Even when we’re gone, we’re here. When I was fourteen someone of a similar age died; I grew distraught at such wanton possibility. There were more deaths and I had to wrest control. My Catholic disposition was insufficient for this unknowable, shapeless truth—that death itself could arrive at any moment of its choosing. So I grew possessed by near-death experiences, or NDEs. I searched every database for abatement. And all I found were various existential projections, each mind shaping its own heaven. Do we all remain imprisoned by perception, even in death? There were some universals. A warm calling light, a tunnel splitting here from there, apparitions of relatives passed, a kind of corded tether attaching soul to body. Hell was described as more of a feeling, and of one’s own making, according to those who had seen it. In fact, everything there seemed to occur by feeling alone, language itself more felt than heard. It was most universally reported: when consciousness is released from body, it perceives by innervation rather than sight.
Some doctors explain these glimpses of afterlife as mere mechanisms of dying brain, last vestiges of neural fire. Just another earthly, material phenomenon to be explained.
No one can know for sure, so we give our shapeless future a name: we call it faith, and we build it a religion.
***
There is the science of it; that we truly can’t get rid of a body. Attempt to turn deadened flesh and organ to ash, or allow its more tedious degradation into wormy matter—even if trapped in box or urn, matter cannot be made into nothing. (“…if zero is nothing…how does it make a 10 by sidling up to a 1?”) We might only be displaced or transmuted. A body releases proof of existence within any attempted destruction, molecules of cell float through atmosphere to take form in another’s breath, lodging itself inside foreign lung. We are all breathing bits of other life.
Then there is the existential testimony, the butterfly effect. Each body’s conscious matter orders it to enact some kind of story. And each act of body, however marginal, unfolds into other bodies, reverberates through time like strummed, taught string. We are peons with abject power to construct wars of the smallest kind, inside our own family or, when isolated, inside our own cell. We give life, too, donate marrow of bone, a quantum of blood or a giving hand. Factions of every decision shed onto new life, over and over again in metamorphosis.
Then there is the metaphysical part, the matter of spirit. What we make of “a simulation-him.” The shape we project onto the shapeless. The birds that bring message, the clock that tells a same time. Even when they’re gone, they’re here.
Between the solar systems: emptiness. Between our neurons: emptiness. And yet we’re here.
***
When we “space out,” do we cross veil to glimpse space where formless matter roam? So much is made of how little of the brain’s real estate we actually use. Where thought loses form is perhaps where we reach our most conscious state of being. Are we capable of being both here and there?

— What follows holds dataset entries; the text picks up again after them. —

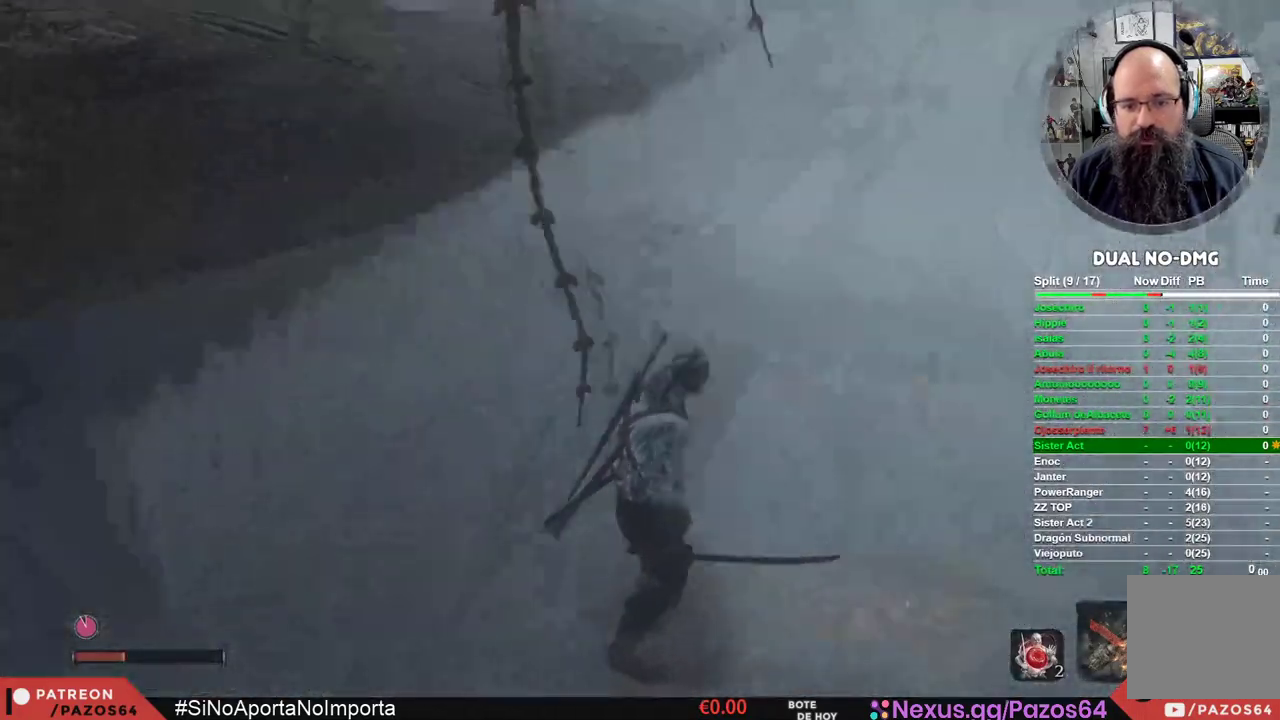
{"dt_ms": 500, "buttons": ["A"], "left_stick": "up", "right_stick": "center", "events": [[183, "right_stick", "center"], [250, "A", "down"], [383, "left_stick", "up"]]}
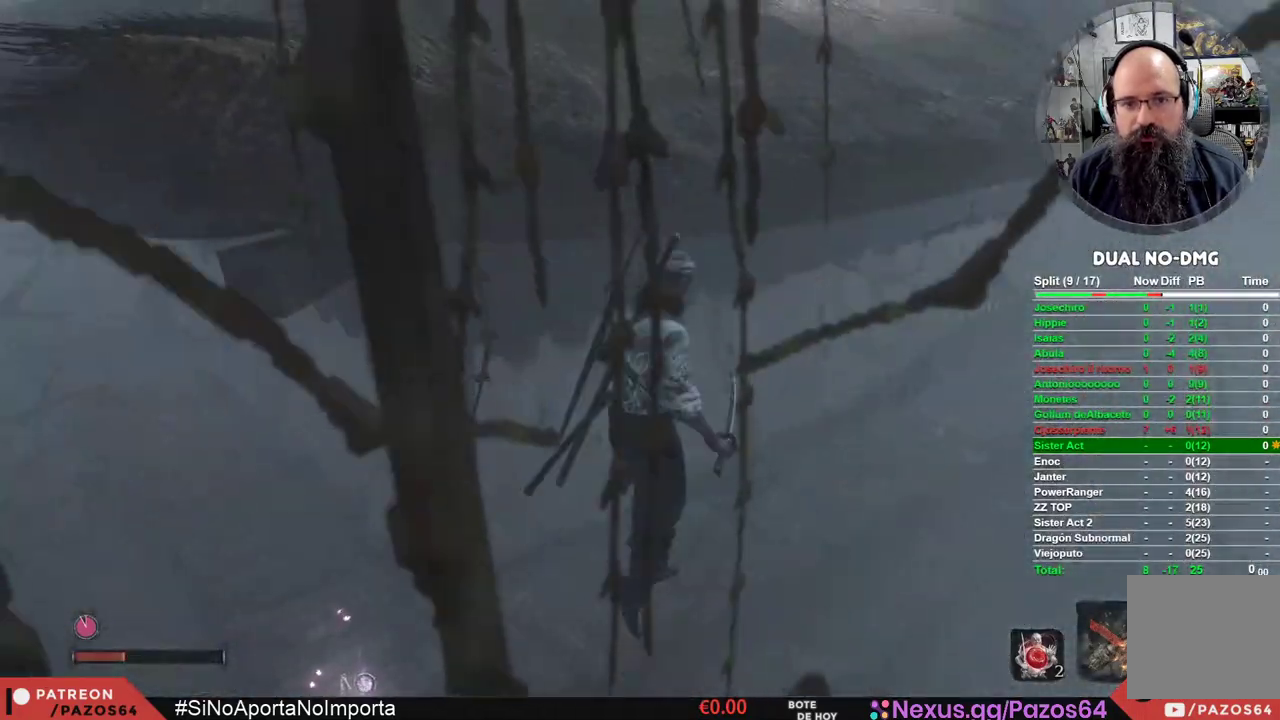
{"dt_ms": 500, "buttons": [], "left_stick": "up", "right_stick": "center", "events": [[450, "A", "up"]]}
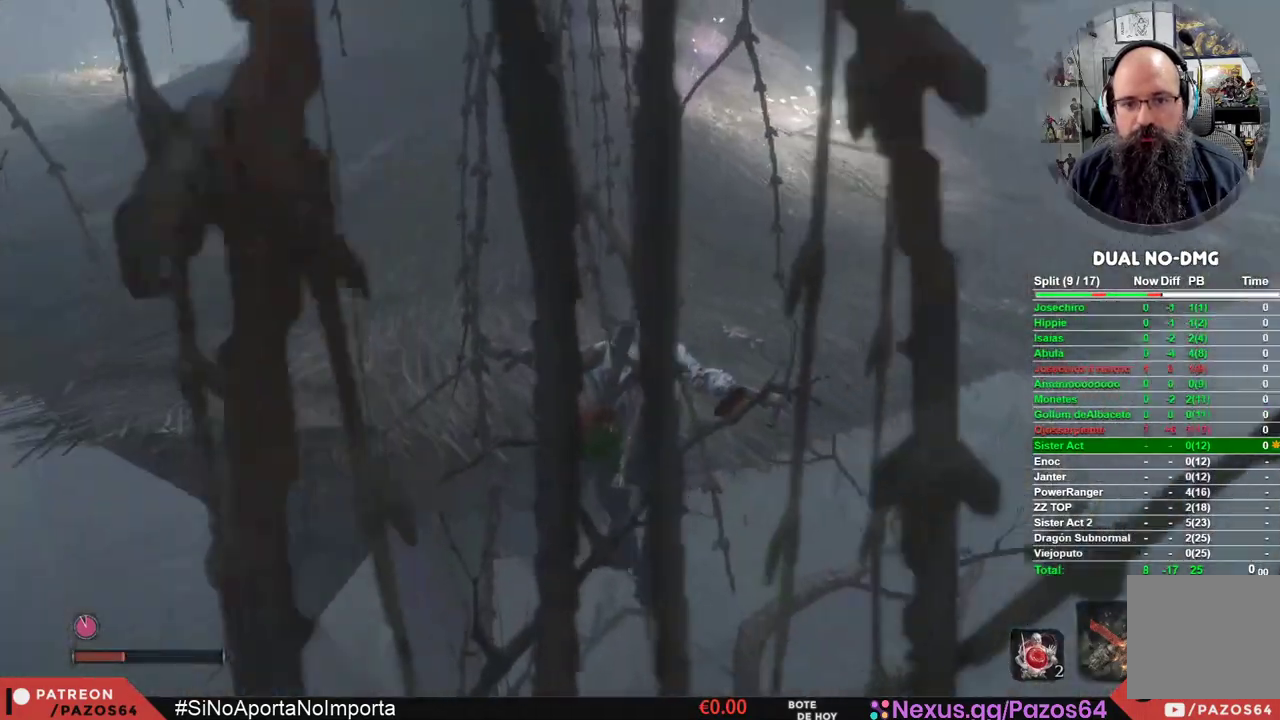
{"dt_ms": 500, "buttons": ["A"], "left_stick": "up", "right_stick": "center", "events": [[33, "A", "down"]]}
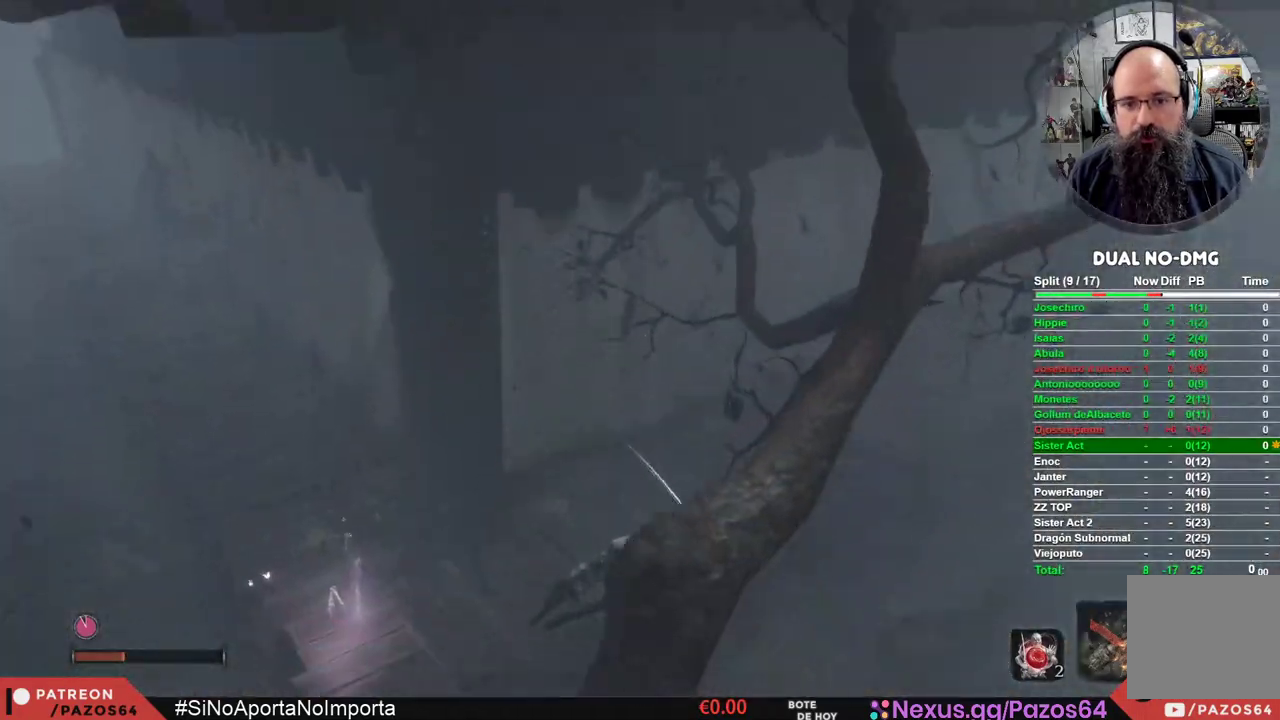
{"dt_ms": 500, "buttons": ["A"], "left_stick": "up-left", "right_stick": "center", "events": [[83, "A", "up"], [217, "left_stick", "up-left"], [350, "A", "down"]]}
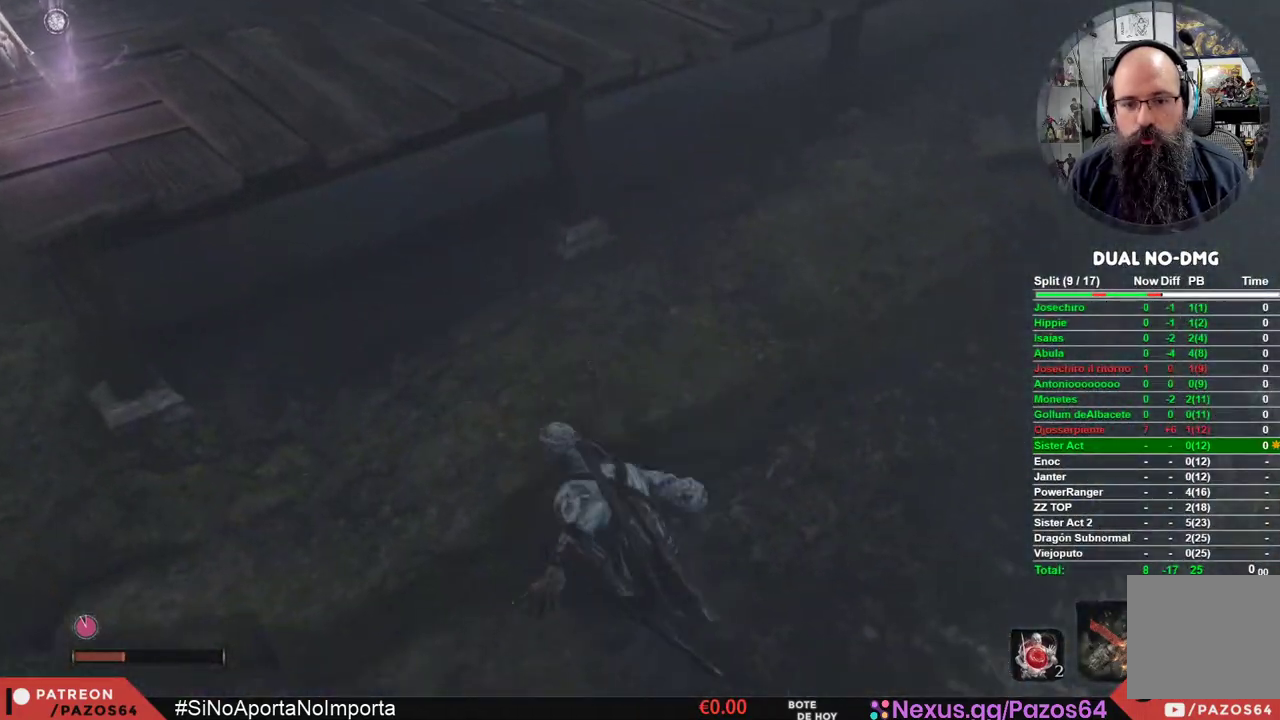
{"dt_ms": 500, "buttons": [], "left_stick": "up-left", "right_stick": "center", "events": [[217, "A", "up"]]}
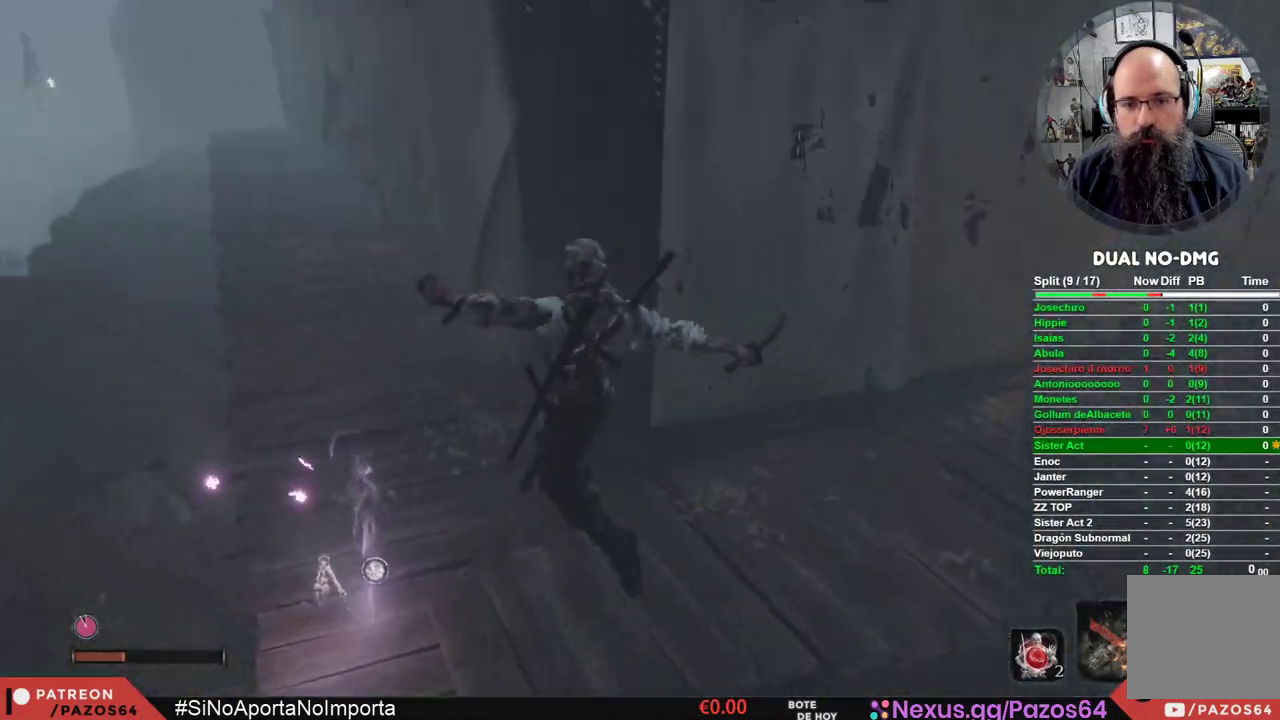
{"dt_ms": 500, "buttons": [], "left_stick": "left", "right_stick": "right", "events": [[67, "right_stick", "right"], [450, "left_stick", "left"]]}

Even when we’re here, we’re gone. To where? Not quite there. We devised a third space of mind, not formless but geometric; accepting all input, arranging it not in knowledge but scattered diorama. We can go to war untouched yet not by imagination. We can hold attention in deficit. Did we really require a purgatory for living? A space where everything can happen but never really to us? Now when we die, some component of our spirit can take shape in image to reverberate alone and forever. Bits of pixelated body lodged in inter-space, eternal and without feeling.
The mind can be Mars. The now can be flying.
But who wants to go to Mars? Soon, we will make reservations for dinner on Elon Musk’s projection of heaven. Even when we’re here, parcels of us elsewhere. We are somewhere in space, not quite here nor there. Maybe to Mars but always conjured in sight. Trapped in the limbo of our own making, not quite heaven or hell but just perpetual tunnel: Even when we’re here, we’re gone. Even when we’re gone, to nowhere.